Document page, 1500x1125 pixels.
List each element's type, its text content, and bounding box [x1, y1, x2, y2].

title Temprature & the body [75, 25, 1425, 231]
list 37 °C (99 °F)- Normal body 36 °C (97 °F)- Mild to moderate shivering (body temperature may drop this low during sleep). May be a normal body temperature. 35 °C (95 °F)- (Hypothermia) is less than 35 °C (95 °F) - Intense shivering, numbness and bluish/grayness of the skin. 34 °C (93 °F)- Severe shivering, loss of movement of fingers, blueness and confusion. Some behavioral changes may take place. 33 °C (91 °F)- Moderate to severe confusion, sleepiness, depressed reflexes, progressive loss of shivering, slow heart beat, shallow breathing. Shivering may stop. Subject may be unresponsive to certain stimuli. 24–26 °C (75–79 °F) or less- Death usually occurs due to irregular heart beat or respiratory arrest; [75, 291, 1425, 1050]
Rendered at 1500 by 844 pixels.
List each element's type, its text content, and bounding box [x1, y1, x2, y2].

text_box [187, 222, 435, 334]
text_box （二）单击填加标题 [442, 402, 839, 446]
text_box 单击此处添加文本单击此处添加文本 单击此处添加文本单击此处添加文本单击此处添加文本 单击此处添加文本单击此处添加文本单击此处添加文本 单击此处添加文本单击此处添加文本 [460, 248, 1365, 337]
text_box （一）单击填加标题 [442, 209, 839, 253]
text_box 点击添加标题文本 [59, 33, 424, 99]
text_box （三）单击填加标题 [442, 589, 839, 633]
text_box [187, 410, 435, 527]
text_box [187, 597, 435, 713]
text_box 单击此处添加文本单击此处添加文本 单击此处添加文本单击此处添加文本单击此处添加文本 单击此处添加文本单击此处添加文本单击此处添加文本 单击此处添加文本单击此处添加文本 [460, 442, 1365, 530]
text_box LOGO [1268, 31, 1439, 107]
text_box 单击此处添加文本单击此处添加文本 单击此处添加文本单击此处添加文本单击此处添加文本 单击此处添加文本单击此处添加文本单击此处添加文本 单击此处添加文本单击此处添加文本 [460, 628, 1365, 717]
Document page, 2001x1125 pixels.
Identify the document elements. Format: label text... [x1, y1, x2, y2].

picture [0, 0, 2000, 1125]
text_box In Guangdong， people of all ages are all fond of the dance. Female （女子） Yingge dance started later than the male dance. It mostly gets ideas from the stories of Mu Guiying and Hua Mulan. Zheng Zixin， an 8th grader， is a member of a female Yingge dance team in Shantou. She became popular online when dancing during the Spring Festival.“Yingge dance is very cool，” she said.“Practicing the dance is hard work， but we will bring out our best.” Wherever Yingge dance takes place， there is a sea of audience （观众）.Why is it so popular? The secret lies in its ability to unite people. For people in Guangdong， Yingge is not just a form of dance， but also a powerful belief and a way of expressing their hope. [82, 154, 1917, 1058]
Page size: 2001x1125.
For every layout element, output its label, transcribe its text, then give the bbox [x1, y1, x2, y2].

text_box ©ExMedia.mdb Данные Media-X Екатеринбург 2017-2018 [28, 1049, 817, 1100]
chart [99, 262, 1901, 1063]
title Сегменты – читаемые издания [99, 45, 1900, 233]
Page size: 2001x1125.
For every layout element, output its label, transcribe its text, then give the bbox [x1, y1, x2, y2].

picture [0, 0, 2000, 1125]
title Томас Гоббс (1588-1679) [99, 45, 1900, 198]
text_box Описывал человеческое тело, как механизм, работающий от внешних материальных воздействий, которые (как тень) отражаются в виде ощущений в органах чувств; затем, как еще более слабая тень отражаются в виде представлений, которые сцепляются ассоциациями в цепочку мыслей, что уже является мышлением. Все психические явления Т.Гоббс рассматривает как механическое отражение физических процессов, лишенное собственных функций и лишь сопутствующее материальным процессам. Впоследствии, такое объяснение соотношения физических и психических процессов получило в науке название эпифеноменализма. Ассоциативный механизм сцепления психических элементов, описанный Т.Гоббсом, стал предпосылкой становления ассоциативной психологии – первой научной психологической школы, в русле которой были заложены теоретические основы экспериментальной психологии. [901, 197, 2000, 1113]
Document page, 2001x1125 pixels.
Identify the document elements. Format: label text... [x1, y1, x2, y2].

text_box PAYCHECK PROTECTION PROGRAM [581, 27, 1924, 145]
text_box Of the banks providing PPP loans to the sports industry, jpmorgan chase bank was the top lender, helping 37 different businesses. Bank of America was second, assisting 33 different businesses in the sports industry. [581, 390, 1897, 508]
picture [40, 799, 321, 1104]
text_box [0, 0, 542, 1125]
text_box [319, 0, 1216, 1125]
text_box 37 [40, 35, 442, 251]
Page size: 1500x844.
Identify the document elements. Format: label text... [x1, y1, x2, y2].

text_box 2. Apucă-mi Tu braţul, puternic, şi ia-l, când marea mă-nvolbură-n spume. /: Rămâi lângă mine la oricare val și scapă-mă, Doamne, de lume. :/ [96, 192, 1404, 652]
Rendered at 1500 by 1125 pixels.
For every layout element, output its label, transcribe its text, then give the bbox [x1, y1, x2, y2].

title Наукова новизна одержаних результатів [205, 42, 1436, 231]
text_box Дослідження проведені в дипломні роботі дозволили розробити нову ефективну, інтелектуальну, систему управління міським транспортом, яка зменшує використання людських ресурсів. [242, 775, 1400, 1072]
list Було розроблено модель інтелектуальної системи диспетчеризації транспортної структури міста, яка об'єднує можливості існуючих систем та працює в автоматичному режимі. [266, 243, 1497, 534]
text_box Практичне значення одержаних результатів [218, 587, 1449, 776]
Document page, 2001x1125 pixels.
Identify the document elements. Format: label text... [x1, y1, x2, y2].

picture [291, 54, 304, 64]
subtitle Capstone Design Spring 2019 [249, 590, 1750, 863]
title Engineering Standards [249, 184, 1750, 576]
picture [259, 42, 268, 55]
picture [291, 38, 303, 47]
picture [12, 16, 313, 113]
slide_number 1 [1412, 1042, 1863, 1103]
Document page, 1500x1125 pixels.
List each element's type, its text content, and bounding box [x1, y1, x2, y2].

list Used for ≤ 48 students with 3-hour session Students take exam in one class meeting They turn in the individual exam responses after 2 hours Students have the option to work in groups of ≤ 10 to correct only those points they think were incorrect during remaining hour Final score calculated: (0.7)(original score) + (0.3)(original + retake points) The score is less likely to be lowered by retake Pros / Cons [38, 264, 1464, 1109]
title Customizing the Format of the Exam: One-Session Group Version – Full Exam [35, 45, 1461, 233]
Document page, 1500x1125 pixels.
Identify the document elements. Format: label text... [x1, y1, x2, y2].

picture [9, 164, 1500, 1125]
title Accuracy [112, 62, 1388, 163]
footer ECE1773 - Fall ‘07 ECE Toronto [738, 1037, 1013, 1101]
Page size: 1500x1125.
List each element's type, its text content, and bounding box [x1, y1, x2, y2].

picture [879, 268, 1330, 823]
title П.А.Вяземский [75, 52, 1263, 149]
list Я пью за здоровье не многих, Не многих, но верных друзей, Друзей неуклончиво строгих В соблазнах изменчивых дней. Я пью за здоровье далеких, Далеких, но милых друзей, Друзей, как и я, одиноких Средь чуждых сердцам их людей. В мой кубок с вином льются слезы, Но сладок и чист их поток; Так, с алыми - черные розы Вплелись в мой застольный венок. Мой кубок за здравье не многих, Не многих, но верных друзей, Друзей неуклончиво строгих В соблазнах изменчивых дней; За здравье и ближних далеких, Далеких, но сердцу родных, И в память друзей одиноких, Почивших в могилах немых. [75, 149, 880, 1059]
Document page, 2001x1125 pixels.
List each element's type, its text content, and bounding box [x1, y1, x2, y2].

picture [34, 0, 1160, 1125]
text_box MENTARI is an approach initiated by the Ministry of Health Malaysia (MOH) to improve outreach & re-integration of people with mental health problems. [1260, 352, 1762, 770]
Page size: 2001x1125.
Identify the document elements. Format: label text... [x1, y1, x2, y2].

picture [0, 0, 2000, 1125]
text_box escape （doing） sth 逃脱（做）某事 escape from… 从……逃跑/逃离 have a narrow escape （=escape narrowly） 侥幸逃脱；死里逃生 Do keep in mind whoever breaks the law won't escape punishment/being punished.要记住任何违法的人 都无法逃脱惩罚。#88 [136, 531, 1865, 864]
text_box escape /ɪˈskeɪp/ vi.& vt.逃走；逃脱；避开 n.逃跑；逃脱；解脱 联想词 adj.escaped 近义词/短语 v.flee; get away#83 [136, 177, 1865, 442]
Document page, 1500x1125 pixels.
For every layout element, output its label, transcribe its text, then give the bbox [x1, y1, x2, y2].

........

**TO-DO ITEM**
All lines in the listing above that contain "Rendered" should be shown.

**RESULT OF THIS EXERCISE**
Rendered at 1500 by 844 pixels.
Rendered at 1500 by 1125 pixels.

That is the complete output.